The XX Factor

Rodham Will Put Hillary Clinton’s Backstory on the Big Screen

We are so overdue for a story about Hillary Rodham Clinton that’s actually about Hillary Rodham Clinton.

Photo by Kevork Djansezian/Getty Images

Fans of feminist history rarely get gifts from the movie industry, much less ones gift-wrapped in really snazzy paper. But we got lucky: James Ponsoldt, who directed the tremendous indie romantic tragedy Smashed and this year’s The Spectacular Now, will helm Rodham, a script from writer Young Il Kim, about Hillary Rodham Clinton’s life and work in the early ‘70s.

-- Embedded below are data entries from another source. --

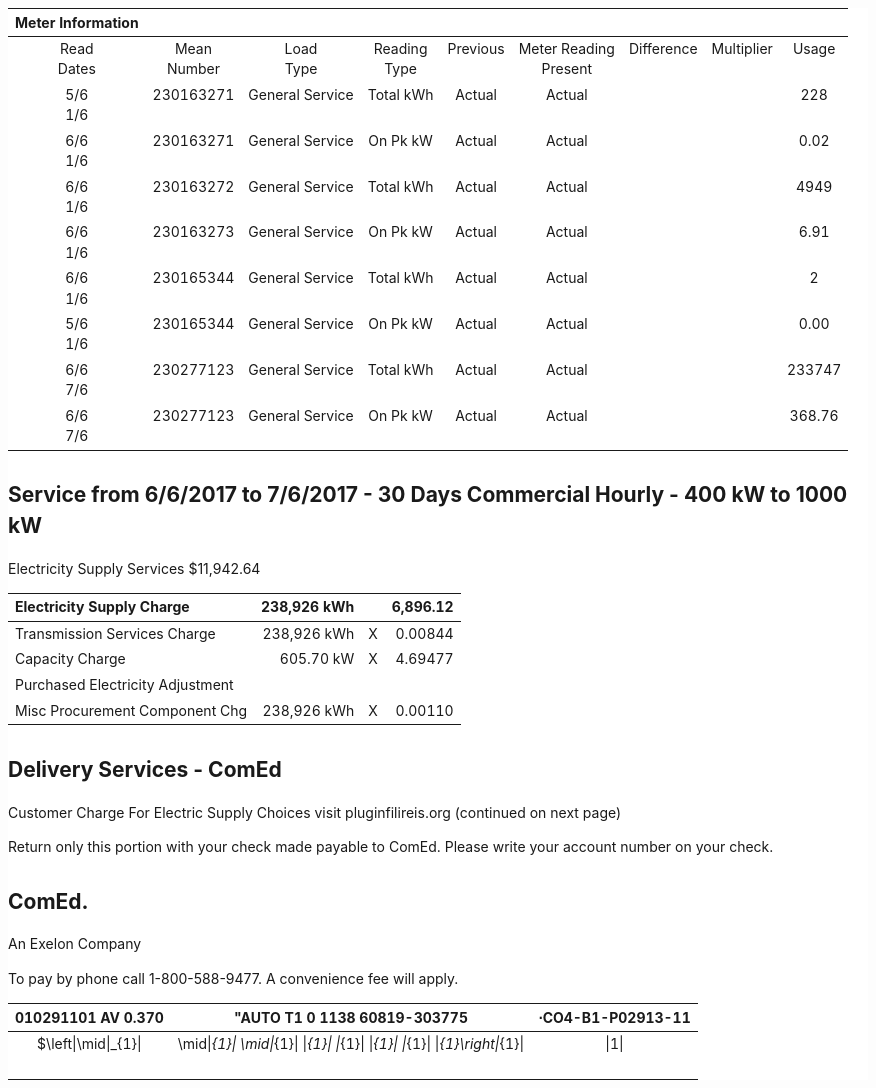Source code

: | Meter Information |  |  |  |  |  |  |  |  |
| :--: | :--: | :--: | :--: | :--: | :--: | :--: | :--: | :--: |
| Read <br> Dates | Mean <br> Number | Load <br> Type | Reading <br> Type | Previous | Meter Reading <br> Present | Difference | Multiplier | Usage |
| 5/6 <br> 1/6 | 230163271 | General Service | Total kWh | Actual | Actual |  |  | 228 |
| 6/6 <br> 1/6 | 230163271 | General Service | On Pk kW | Actual | Actual |  |  | 0.02 |
| 6/6 <br> 1/6 | 230163272 | General Service | Total kWh | Actual | Actual |  |  | 4949 |
| 6/6 <br> 1/6 | 230163273 | General Service | On Pk kW | Actual | Actual |  |  | 6.91 |
| 6/6 <br> 1/6 | 230165344 | General Service | Total kWh | Actual | Actual |  |  | 2 |
| 5/6 <br> 1/6 | 230165344 | General Service | On Pk kW | Actual | Actual |  |  | 0.00 |
| 6/6 <br> 7/6 | 230277123 | General Service | Total kWh | Actual | Actual |  |  | 233747 |
| 6/6 <br> 7/6 | 230277123 | General Service | On Pk kW | Actual | Actual |  |  | 368.76 |

## Service from 6/6/2017 to 7/6/2017 - 30 Days Commercial Hourly - 400 kW to 1000 kW

Electricity Supply Services \$11,942.64

| Electricity Supply Charge | 238,926 kWh |  | 6,896.12 |
| :-- | --: | --: | --: |
| Transmission Services Charge | 238,926 kWh | X | 0.00844 |
| Capacity Charge | 605.70 kW | X | 4.69477 |
| Purchased Electricity Adjustment |  |  |  |
| Misc Procurement Component Chg | 238,926 kWh | X | 0.00110 |

## Delivery Services - ComEd

Customer Charge
For Electric Supply Choices visit
pluginfilireis.org
(continued on next page)

Return only this portion with your check made payable to ComEd. Please write your account number on your check.

## ComEd.

An Exelon Company

To pay by phone call 1-800-588-9477.
A convenience fee will apply.

| 010291101 AV 0.370 | "AUTO T1 0 1138 60819-303775 | $\cdot$CO4-B1-P02913-11 |
| :--: | :--: | :--: |
| $\left\|\mid\|_{1}\| | \mid\|_{1}\| \mid\|_{1}\| \|_{1}\| \|_{1}\| \|_{1}\| \|_{1}\| \|_{1}\right\|_{1}\| | \|1\| | \|1\| |
|  |  |  |
|  |  |  |
|  |  |  |
|  |  |  |

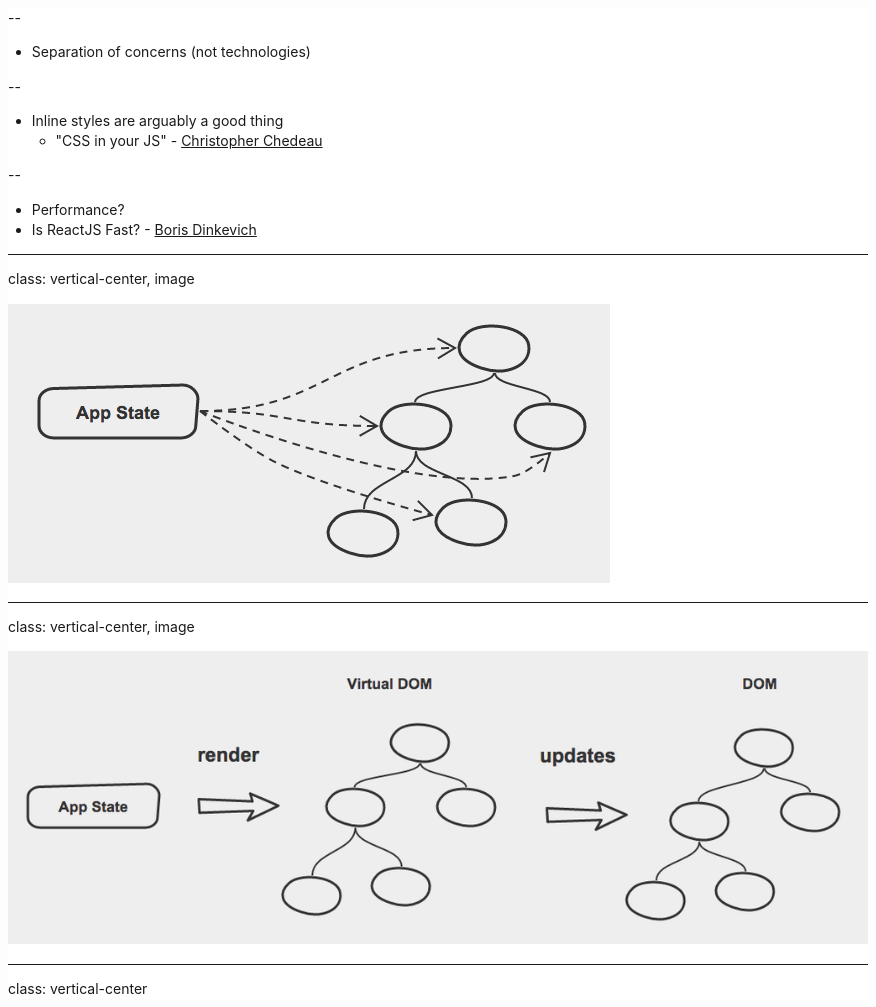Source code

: --
- Separation of concerns (not technologies)

--
- Inline styles are arguably a good thing
  - "CSS in your JS" - [Christopher Chedeau](https://vimeo.com/116209150)

--
- Performance?
 - Is ReactJS Fast? - [Boris Dinkevich](http://blog.500tech.com/is-reactjs-fast/)

---
class: vertical-center, image

![](assets/coupled-dom.png)

---
class: vertical-center, image

![](assets/ReactJS.png)



---
class: vertical-center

It’s not as if Hillary fans haven’t gotten inventive portrayals of the former first lady and secretary of state before. Emma Thompson played Susan Stanton, the riff on Rodham created for the movie adaptation of the novel Primary Colors, which painted her as someone who mortgaged her self-respect to service her husband’s ambition. And Sigourney Weaver played Elaine Barrish, a fantasy futuristic version of Hillary in last summer’s USA Network miniseries Political Animals. The show took steps toward consecrating Hillary as an empowered nerd: Barrish ditches her cheating husband after losing a presidential primary, embraces a tenure as secretary of state, plans her son’s wedding, and is deemed beautiful by shady ambassadors. Yet Weaver’s portrayal, like Thompson’s, only addressed Hillary as she existed After Bill, as if he, rather than her intellect or ambition, were the only force in her life.

Rodham’s very different time period offers up a different opportunity: to tell a story about Hillary’s work and the ambitions that have always been hers. It’s easy to forget that Hillary was a promising political commodity before she was married, so much so that she was featured flashing Coke-bottle glasses, big hair, and smarts in Life magazine in 1969. Betsey Wright, who became an important adviser to Bill Clinton, concentrated on the possibilities for Hillary’s career first. Pop-culture narratives about the Clintons also tend to ignore that Bill pursued Hillary, rather than the other way around. He followed her to a summer internship in California and repeatedly asked her to marry him. It’s about time we see a version of Hillary Clinton who gets to be smart and sexy, rather than the lesser half of two for the price of one.

Though biopics often turn into vehicles for established older men to tee up for Oscar contention, Rodham sets aside a substantive historical role for a young actress. (Might I suggest Elizabeth Olsen?) And it should allow a whole  raft of people to collectively portray an era that’s often ignored in favor of the glamour of the ‘60s. Hillary tutored future Labor Secretary Robert Reich at Yale Law School, worked for Marian Wright Edelman at the Children’s Defense Fund, collaborated with future Massachusetts Gov. William Weld on the Watergate inquiry, and passed through feminist circles at Ms. magazine and the National Women’s Political Caucus. Done right, Rodham could shine a much-needed light on the people who kept up with the hard work after the  idealism of the ‘60s wore off.  May it end up as a welcome revenge of the nerds, and of the Nerd Girl in Chief in particular.